| Listed records |
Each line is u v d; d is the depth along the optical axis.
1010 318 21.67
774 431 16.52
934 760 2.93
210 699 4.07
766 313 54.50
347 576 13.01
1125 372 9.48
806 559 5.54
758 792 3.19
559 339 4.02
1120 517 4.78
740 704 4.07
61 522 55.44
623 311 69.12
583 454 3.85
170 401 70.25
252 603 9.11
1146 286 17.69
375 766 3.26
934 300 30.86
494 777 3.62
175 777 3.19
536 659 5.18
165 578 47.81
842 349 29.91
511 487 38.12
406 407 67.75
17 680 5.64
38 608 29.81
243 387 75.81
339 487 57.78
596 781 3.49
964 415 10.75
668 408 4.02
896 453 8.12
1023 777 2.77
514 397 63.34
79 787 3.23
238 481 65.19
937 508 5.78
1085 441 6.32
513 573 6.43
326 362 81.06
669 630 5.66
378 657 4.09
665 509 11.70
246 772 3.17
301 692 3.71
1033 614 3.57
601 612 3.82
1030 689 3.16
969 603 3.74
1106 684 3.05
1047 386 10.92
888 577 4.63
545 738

| Exercise aim |
Copy back the listing above exactly, but only from the line with "774 431 16.52" through the line with "406 407 67.75", both ends included.

| Task response |
774 431 16.52
934 760 2.93
210 699 4.07
766 313 54.50
347 576 13.01
1125 372 9.48
806 559 5.54
758 792 3.19
559 339 4.02
1120 517 4.78
740 704 4.07
61 522 55.44
623 311 69.12
583 454 3.85
170 401 70.25
252 603 9.11
1146 286 17.69
375 766 3.26
934 300 30.86
494 777 3.62
175 777 3.19
536 659 5.18
165 578 47.81
842 349 29.91
511 487 38.12
406 407 67.75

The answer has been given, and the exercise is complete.